Publié le 18 janvier 2026 08:31:00. À partir du 1er janvier 2026, les banques et autres acteurs financiers italiens devront déclarer automatiquement aux autorités fiscales les informations relatives aux actifs numériques détenus par leurs clients, dans le cadre d’une mise en conformité avec les directives européennes et internationales en matière de lutte contre la fraude fiscale.
- Les banques, gestionnaires de portefeuille et prestataires de services sur les actifs cryptographiques devront déclarer les comptes contenant de la monnaie électronique, des monnaies numériques de banque centrale (MNBC) et des cryptomonnaies utilisées pour les paiements ou les investissements.
- Le nouveau décret ministériel modifie les définitions clés du Common Reporting Standard (CRS) et étend les obligations de diligence raisonnable.
- Les institutions financières devront revoir leurs systèmes pour intégrer le nouveau service d’identification de l’UE et gérer les éventuelles absences d’autocertifications.
Le ministère de l’Économie italien a officialisé, par un décret signé par le ministre Giancarlo Giorgetti fin 2025, les modalités de mise en œuvre de la transparence financière sur les actifs numériques. Cette décision intervient en réponse aux directives européennes 2025/872, connues sous le nom de DAC 9, et 2023/2226 (DAC 8), ainsi qu’à un addendum de l’OCDE daté du 20 novembre 2024. L’opération de transparence débutera le 1er janvier 2026.

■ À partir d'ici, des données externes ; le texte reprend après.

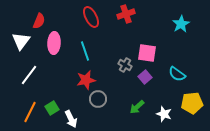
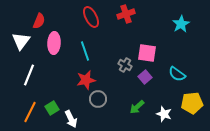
white line: rotated 15 degrees counterclockwise
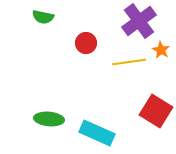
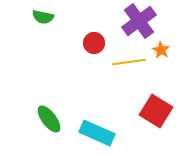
red circle: moved 8 px right
green ellipse: rotated 48 degrees clockwise
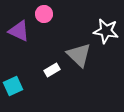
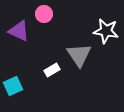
gray triangle: rotated 12 degrees clockwise
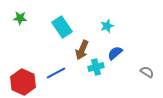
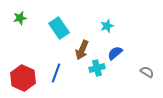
green star: rotated 16 degrees counterclockwise
cyan rectangle: moved 3 px left, 1 px down
cyan cross: moved 1 px right, 1 px down
blue line: rotated 42 degrees counterclockwise
red hexagon: moved 4 px up
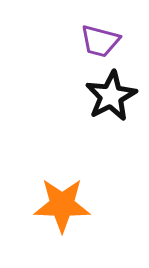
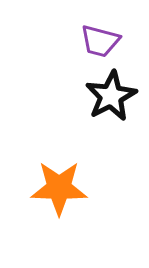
orange star: moved 3 px left, 17 px up
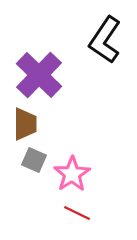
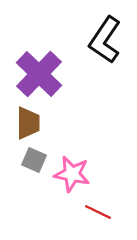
purple cross: moved 1 px up
brown trapezoid: moved 3 px right, 1 px up
pink star: rotated 27 degrees counterclockwise
red line: moved 21 px right, 1 px up
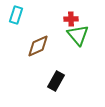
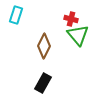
red cross: rotated 16 degrees clockwise
brown diamond: moved 6 px right; rotated 40 degrees counterclockwise
black rectangle: moved 13 px left, 2 px down
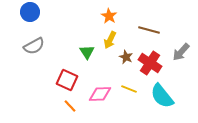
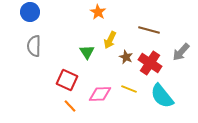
orange star: moved 11 px left, 4 px up
gray semicircle: rotated 120 degrees clockwise
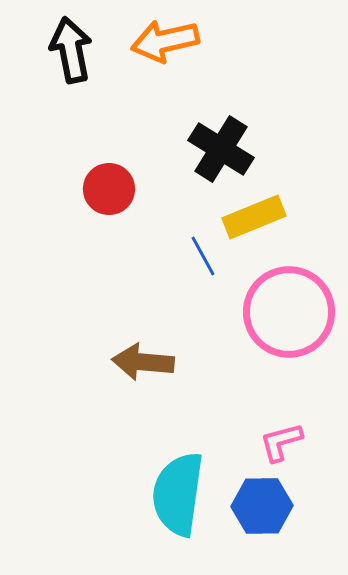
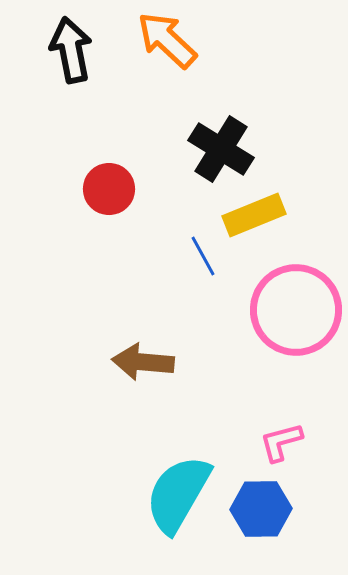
orange arrow: moved 2 px right, 1 px up; rotated 56 degrees clockwise
yellow rectangle: moved 2 px up
pink circle: moved 7 px right, 2 px up
cyan semicircle: rotated 22 degrees clockwise
blue hexagon: moved 1 px left, 3 px down
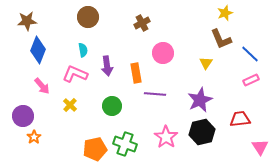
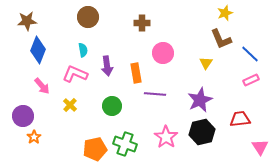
brown cross: rotated 28 degrees clockwise
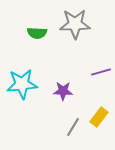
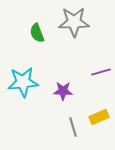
gray star: moved 1 px left, 2 px up
green semicircle: rotated 66 degrees clockwise
cyan star: moved 1 px right, 2 px up
yellow rectangle: rotated 30 degrees clockwise
gray line: rotated 48 degrees counterclockwise
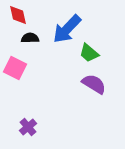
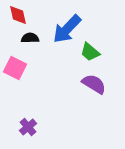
green trapezoid: moved 1 px right, 1 px up
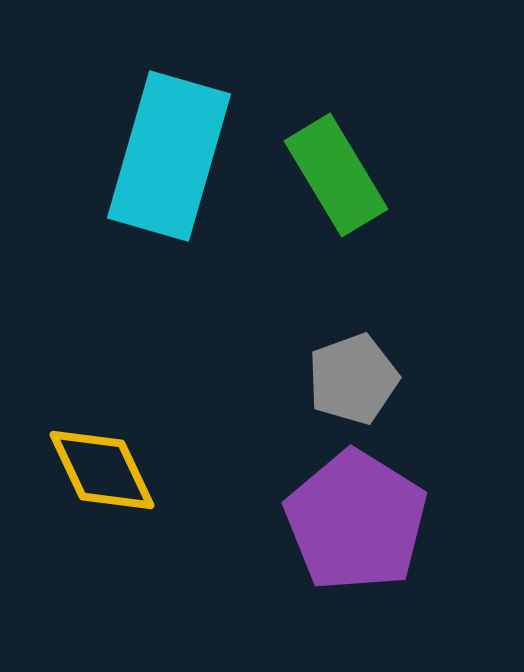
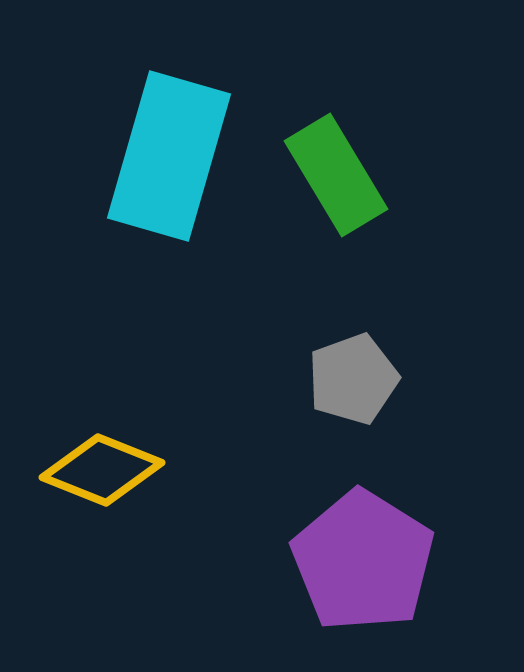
yellow diamond: rotated 43 degrees counterclockwise
purple pentagon: moved 7 px right, 40 px down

Le décret ministériel affecte directement les définitions du cadre CRS, élargissant les obligations de diligence raisonnable et de déclaration fiscale. Désormais, une entité d’investissement comprend également les gestionnaires qui négocient ou gèrent des actifs cryptographiques, à condition que les revenus bruts provenant de ces activités représentent au moins 50 % de leurs revenus bruts sur une période de trois ans. Les institutions de dépôt, quant à elles, désignent toute entité acceptant des dépôts et détenant de la monnaie électronique ou des MNBC pour le compte de leurs clients.
Le texte précise également la définition de la monnaie électronique, la décrivant comme une représentation numérique d’une monnaie fiduciaire, c’est-à-dire la monnaie officielle d’une juridiction émise par une banque centrale ou une autorité monétaire. Cela inclut également les produits acquis en échange de fonds pour effectuer des paiements, ou ceux qui représentent une créance sur l’émetteur, et qui sont acceptés comme moyen de paiement par des tiers.
Le décret prévoit une augmentation significative des données à transmettre au fisc, allant des informations générales à la résidence fiscale des titulaires de comptes, en passant par les autocertifications et les types de comptes ouverts entre 2016 et 2026. Une mise à jour annuelle sera obligatoire, sans duplication des informations déjà soumises. Une exception est prévue pour les comptes existants au 31 décembre 2025 : pour les déclarations de 2026 et 2027, les institutions italiennes ne seront pas tenues de communiquer les informations relatives aux rôles de contrôle ou de participation au capital d’une entité, si elles ne disposent pas de ces données.
Cette nouvelle réglementation aura un impact direct sur les banques et les fintechs, qui devront adapter leurs systèmes pour intégrer le nouveau service d’identification gratuit de l’UE et gérer les situations où les autocertifications sont manquantes. Les opérateurs du secteur s’inquiètent particulièrement de l’application de ces règles aux épargnants étrangers, dans un contexte de lutte contre la fraude transfrontalière. Le gouvernement ne prendra pas en charge les coûts supplémentaires liés à cette mise en conformité, qui seront répercutés sur les acteurs privés, conformément à l’article 6 du décret.